Somehow, he thinks, the bitterness solidifying. Cocaine. That's how.
He slowly bridges the space between them, without pomp or stagger. He takes the chair across from her once more, throwing himself into her view. He wets his cracking lips. His heart threatens to splinter under the weight of his conscience. He came here for answers, had wanted them so badly that he bolstered his stubbornness with a few lines of coke and jumped into a taxi. If he has learned anything, it is that lessons may come at any time, at any velocity, and to fight it would be disastrous. Each time he takes a path that points to Caleb, he finds it steadily blocked, and every time he tries to cut his heartstrings, he finds them protected by someone who loves him.
“I just always thought you'd be stronger than us,” he says.
“Us?” she chokes.
“You and Caleb were close?”
The question lingers in the air. Truth becomes much more bitter when applied to the aspects of life that cannot be changed. Coyness fails him. Guilt sits heavily in its place. She seems surprised. Another burning tear drops, though she holds herself amazingly steady.
“Yes. He took me out with him a couple of times, me and some girls from school. They loved him.”
“I bet they did,” he scoffs.
Then she smiles as her gaze drifts to the table.
She says, “It was fun. And guys weren't allowed to talk to me. He broke a man's hand once.”
Mechanically, he reaches for the razor. A dam is about to break, and he can't have it. He doesn't have the emotional fortitude to withstand another breakdown just yet. A part of him he believed to be dead sparks. His brother may have been misguided, but at least he protected Emma.
She watches him with keen interest, captivated by his experienced hands like those of a seasoned chef as they dice the coke.
“If you ne
ed somewhere to go, just ask me. Knowing Caleb, he took you girls to Bamboo. Stay out of that shit hole side of town, ok?”
She blinks, opens her mouth, then closes it with another blink. He has called her out, claimed her eyes with the demand for response. Then she nods. He sighs, uncertainty apparent in his frown.
“Ok,” she says.
“Ok,” he whispers, looking away to cut two lines.
He sets the blade down with the tiniest clink and again seeks his pocket. He retrieves a short, glass straw and holds it out to Emma.
“I still think you're stronger than us, by the way.”
She wipes the tears away with the back of her hand, staring at him with nonplussed ferocity. She takes it in slow motion, waiting for him to suddenly snatch it back and berate her. He hands it over freely. Then he pushes the mirror her way.
“You quit this once,” she says then bends over the surface.
She inhales, feeling the burn for only seconds. Excess slides down the back of her throat. She swallows with pinched features.
“Things are different now. Never show that it tastes bad.” He chuckles. “That's the best way to draw attention to yourself.” The look of detest remains firmly in place as she reaches the straw back to him. “Besides, you're too pretty to make that face.”
In mere seconds, her cheeks blush profusely. Her teeth grind, and she swallows audibly. He laughs, a real laugh that sounds and feels like old times. The deviant prince rears his head. It has been a while. Guitar and a gruff bluesy voice ease tension in his shoulders.
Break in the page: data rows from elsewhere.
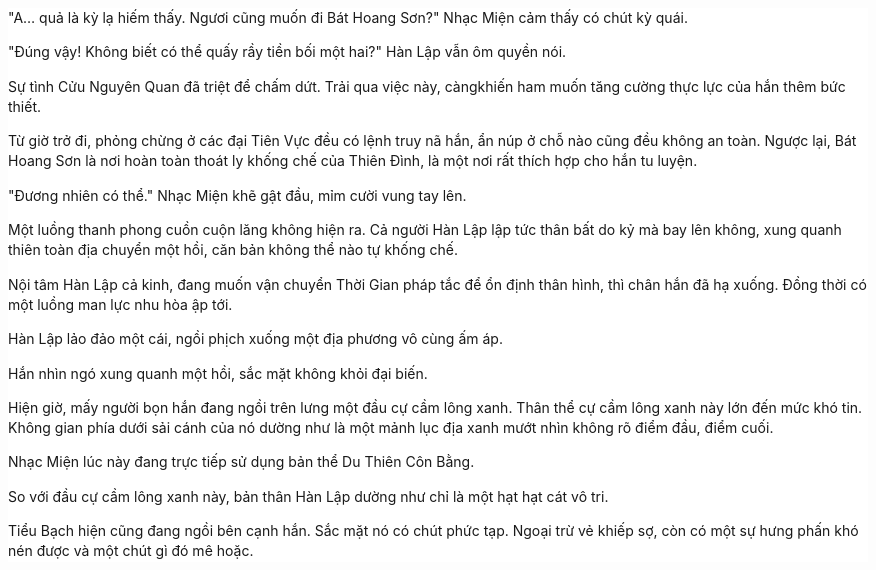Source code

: "A… quả là kỳ lạ hiếm thấy. Ngươi cũng muốn đi Bát Hoang Sơn?" Nhạc Miện cảm thấy có chút kỳ quái.

"Đúng vậy! Không biết có thể quấy rầy tiền bối một hai?" Hàn Lập vẫn ôm quyền nói.

Sự tình Cửu Nguyên Quan đã triệt để chấm dứt. Trải qua việc này, càngkhiến ham muốn tăng cường thực lực của hắn thêm bức thiết.

Từ giờ trở đi, phỏng chừng ở các đại Tiên Vực đều có lệnh truy nã hắn, ẩn núp ở chỗ nào cũng đều không an toàn. Ngược lại, Bát Hoang Sơn là nơi hoàn toàn thoát ly khống chế của Thiên Đình, là một nơi rất thích hợp cho hắn tu luyện.

"Đương nhiên có thể." Nhạc Miện khẽ gật đầu, mỉm cười vung tay lên.

Một luồng thanh phong cuồn cuộn lăng không hiện ra. Cả người Hàn Lập lập tức thân bất do kỷ mà bay lên không, xung quanh thiên toàn địa chuyển một hồi, căn bản không thể nào tự khống chế.

Nội tâm Hàn Lập cả kinh, đang muốn vận chuyển Thời Gian pháp tắc để ổn định thân hình, thì chân hắn đã hạ xuống. Đồng thời có một luồng man lực nhu hòa ập tới.

Hàn Lập lảo đảo một cái, ngồi phịch xuống một địa phương vô cùng ấm áp.

Hắn nhìn ngó xung quanh một hồi, sắc mặt không khỏi đại biến.

Hiện giờ, mấy người bọn hắn đang ngồi trên lưng một đầu cự cầm lông xanh. Thân thể cự cầm lông xanh này lớn đến mức khó tin. Không gian phía dưới sải cánh của nó dường như là một mảnh lục địa xanh mướt nhìn không rõ điểm đầu, điểm cuối.

Nhạc Miện lúc này đang trực tiếp sử dụng bản thể Du Thiên Côn Bằng.

So với đầu cự cầm lông xanh này, bản thân Hàn Lập dường như chỉ là một hạt hạt cát vô tri.

Tiểu Bạch hiện cũng đang ngồi bên cạnh hắn. Sắc mặt nó có chút phức tạp. Ngoại trừ vẻ khiếp sợ, còn có một sự hưng phấn khó nén được và một chút gì đó mê hoặc.
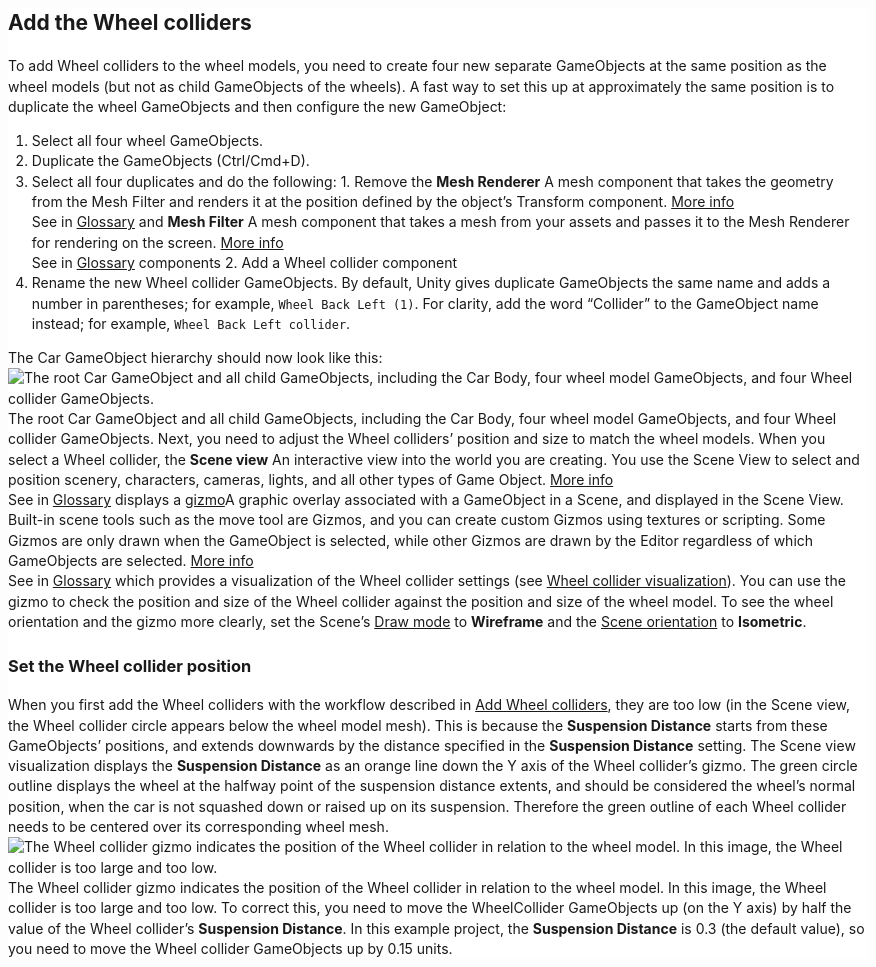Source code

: 
## Add the Wheel colliders
To add Wheel colliders to the wheel models, you need to create four new separate GameObjects at the same position as the wheel models (but not as child GameObjects of the wheels).
A fast way to set this up at approximately the same position is to duplicate the wheel GameObjects and then configure the new GameObject:
  1. Select all four wheel GameObjects.
  2. Duplicate the GameObjects (Ctrl/Cmd+D).
  3. Select all four duplicates and do the following: 
    1. Remove the **Mesh Renderer** A mesh component that takes the geometry from the Mesh Filter and renders it at the position defined by the object’s Transform component. [More info](https://docs.unity3d.com/6000.0/Documentation/Manual/class-MeshRenderer.html)  
See in [Glossary](https://docs.unity3d.com/6000.0/Documentation/Manual/Glossary.html#MeshRenderer) and **Mesh Filter** A mesh component that takes a mesh from your assets and passes it to the Mesh Renderer for rendering on the screen. [More info](https://docs.unity3d.com/6000.0/Documentation/Manual/class-MeshFilter.html)  
See in [Glossary](https://docs.unity3d.com/6000.0/Documentation/Manual/Glossary.html#MeshFilter) components
    2. Add a Wheel collider component
  4. Rename the new Wheel collider GameObjects. By default, Unity gives duplicate GameObjects the same name and adds a number in parentheses; for example, `Wheel Back Left (1)`. For clarity, add the word “Collider” to the GameObject name instead; for example, `Wheel Back Left collider`.


The Car GameObject hierarchy should now look like this:
![The root Car GameObject and all child GameObjects, including the Car Body, four wheel model GameObjects, and four Wheel collider GameObjects.](https://docs.unity3d.com/6000.0/Documentation/uploads/Main/wheel-collider-tutorial-hierarchy.png) The root Car GameObject and all child GameObjects, including the Car Body, four wheel model GameObjects, and four Wheel collider GameObjects.
Next, you need to adjust the Wheel colliders’ position and size to match the wheel models. 
When you select a Wheel collider, the **Scene view** An interactive view into the world you are creating. You use the Scene View to select and position scenery, characters, cameras, lights, and all other types of Game Object. [More info](https://docs.unity3d.com/6000.0/Documentation/Manual/UsingTheSceneView.html)  
See in [Glossary](https://docs.unity3d.com/6000.0/Documentation/Manual/Glossary.html#SceneView) displays a [gizmo](https://docs.unity3d.com/6000.0/Documentation/Manual/GizmosMenu.html)A graphic overlay associated with a GameObject in a Scene, and displayed in the Scene View. Built-in scene tools such as the move tool are Gizmos, and you can create custom Gizmos using textures or scripting. Some Gizmos are only drawn when the GameObject is selected, while other Gizmos are drawn by the Editor regardless of which GameObjects are selected. [More info](https://docs.unity3d.com/6000.0/Documentation/Manual/GizmosMenu.html#GizmosIcons)  
See in [Glossary](https://docs.unity3d.com/6000.0/Documentation/Manual/Glossary.html#Gizmo) which provides a visualization of the Wheel collider settings (see [Wheel collider visualization](https://docs.unity3d.com/6000.0/Documentation/Manual/wheel-colliders-introduction.html#wheel-collider-visualization)). You can use the gizmo to check the position and size of the Wheel collider against the position and size of the wheel model. 
To see the wheel orientation and the gizmo more clearly, set the Scene’s [Draw mode](https://docs.unity3d.com/6000.0/Documentation/Manual/ViewModes.html) to **Wireframe** and the [Scene orientation](https://docs.unity3d.com/6000.0/Documentation/Manual/SceneViewNavigation.html) to **Isometric**.
### Set the Wheel collider position
When you first add the Wheel colliders with the workflow described in [Add Wheel colliders](https://docs.unity3d.com/6000.0/Documentation/Manual/WheelColliderTutorial.html#add-wheel-colliders), they are too low (in the Scene view, the Wheel collider circle appears below the wheel model mesh). This is because the **Suspension Distance** starts from these GameObjects’ positions, and extends downwards by the distance specified in the **Suspension Distance** setting. The Scene view visualization displays the **Suspension Distance** as an orange line down the Y axis of the Wheel collider’s gizmo. 
The green circle outline displays the wheel at the halfway point of the suspension distance extents, and should be considered the wheel’s normal position, when the car is not squashed down or raised up on its suspension. Therefore the green outline of each Wheel collider needs to be centered over its corresponding wheel mesh.
![The Wheel collider gizmo indicates the position of the Wheel collider in relation to the wheel model. In this image, the Wheel collider is too large and too low.](https://docs.unity3d.com/6000.0/Documentation/uploads/Main/wheel-collider-tutorial-gizmo-before.png) The Wheel collider gizmo indicates the position of the Wheel collider in relation to the wheel model. In this image, the Wheel collider is too large and too low.
To correct this, you need to move the WheelCollider GameObjects up (on the Y axis) by half the value of the Wheel collider’s **Suspension Distance**. In this example project, the **Suspension Distance** is 0.3 (the default value), so you need to move the Wheel collider GameObjects up by 0.15 units.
She passes the mirror to him with a forcefully unamused look that makes him laugh again. He takes his line quickly, bending like grace and clearing the evidence of their transgressions completely. Then he sits back and says with a smirk, “Always clean up when you're done.”
He wipes the razor on his jeans, picks up the mirror and blows on its surface. He gives it to her to put in the drawer of the table. She makes a small “hmph” as she narrows her eyes at him. He smiles as he collapses into the chair, letting his head rest on the back of it, freeing his heightened senses to run rampant. The sigh that escapes his lips is a contented one.